Lille, (Correspondance).
"Si tu veux décrocher ton bac, va chez Averroès !" La petite phrase d'Amar Lasfar claque comme un bon slogan publicitaire. Tout sourire, le recteur de la mosquée de Lille et président du lycée Averroès vend le bon bulletin scolaire de son établissement aux journalistes venus moins nombreux qu'en 2003 : "A notre ouverture, il y avait 34 journalistes, dont un du Japon. Pour seulement 11 élèves et 19 enseignants !"
Dix ans plus tard, le premier lycée d'enseignement privé musulman en France a dépassé la barre des 330 élèves et a quitté la mosquée de Lille-Sud en septembre 2012 pour les anciens locaux du Centre de formation et d'apprentissage. Un bâtiment de 5 000 m2 qui pourrait accueillir jusqu'à 600 élèves.
"Nous avons ouvert deux classes de 6e en 2012, explique le directeur, El Hassane Oufker. Nous avons déjà 250 demandes en attente pour la rentrée prochaine mais pas de financements suffisants pour tous les accueillir." Amar Lasfar espère que le bon classement d'Averroès dans le palmarès des meilleurs lycées de France va permettre une issue positive à sa demande de contrat d'association avec l'Etat pour le futur collège.

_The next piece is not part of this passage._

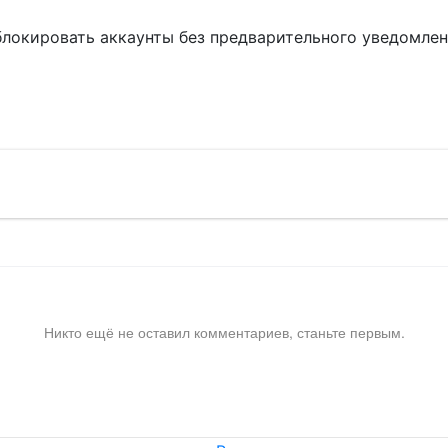
блокировать аккаунты без предварительного уведомле
!
Никто ещё не оставил комментариев, станьте первым.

"DES BAROUDEURS, QUI VONT AU CHARBON"
En attendant, il dévoile le secret de sa réussite : "Avoir la foi. Pas la foi religieuse. Mais croire au projet. Et j'ai ici des perles rares parmi les enseignants. Des baroudeurs, qui vont au charbon." Le succès du lycée repose surtout sur l'encadrement. "Le vrai dégât dans l'éducation nationale, c'est l'absentéisme, insiste le directeur El Hassane Oufker. Si l'élève est présent, s'il travaille et si l'on offre un cadre de travail sérieux, on réussit."
Assya, 18 ans, en première année de licence d'économie-gestion, a "passé trois merveilleuses années au lycée Averroès". Diplômée en 2012 d'un bac économique et social mention bien, la jeune femme raconte avec nostalgie "l'ambiance studieuse", les "effectifs réduits dans les classes", "les séjours linguistiques", et surtout cette "équipe éducative très investie". "A l'approche du bac, les profs restaient très tard le soir pour nous faire réviser, dit-elle. Si j'ai eu 19 en maths et en économie, c'est grâce à eux."
"BONNES VALEURS"
Le directeur compte également sur l'implication des familles. Younes Wadah préside l'Association des parents d'élèves du lycée Averroès (Apelav). "Nous n'avons pas encore de cantine, mais les parents assurent bénévolement la restauration", dit-il à titre d'exemple.
Cet enseignant, père de deux élèves au lycée Averroès, donne aussi de son temps pour encadrer des cours de soutien scolaire, optionnels ou obligatoires, proposés lors des vacances scolaires et qui favorisent ce taux de 100 % de réussite au bac.
Un enseignement qui a de quoi séduire les parents. "On est venu inscrire une de nos filles en 2de et l'autre au collège pour toutes les bonnes valeurs qu'on inculque ici et que l'on ne trouve pas ailleurs, explique Radija Kadrine, prête à débourser entre 800 à 1 200 euros de frais de scolarité pour assurer leur réussite. Il y a un respect d'autrui, de l'enseignement, des professeurs et des élèves entre eux." Le cours d'éthique religieux n'était pas le premier critère pour ses enfants inscrits auparavant dans un établissement privé catholique.
Quant aux non-musulmans, difficile de savoir s'ils fréquentent Averroès : la religion ne figure pas dans le dossier des élèves. Mais Amar Lasfar a de grandes ambitions : "Le jour où j'aurai 50 % de musulmans et 50 % de non-musulmans, je dirai 'Amar Lasfar, tu as réussi ton coup'." Presque un slogan.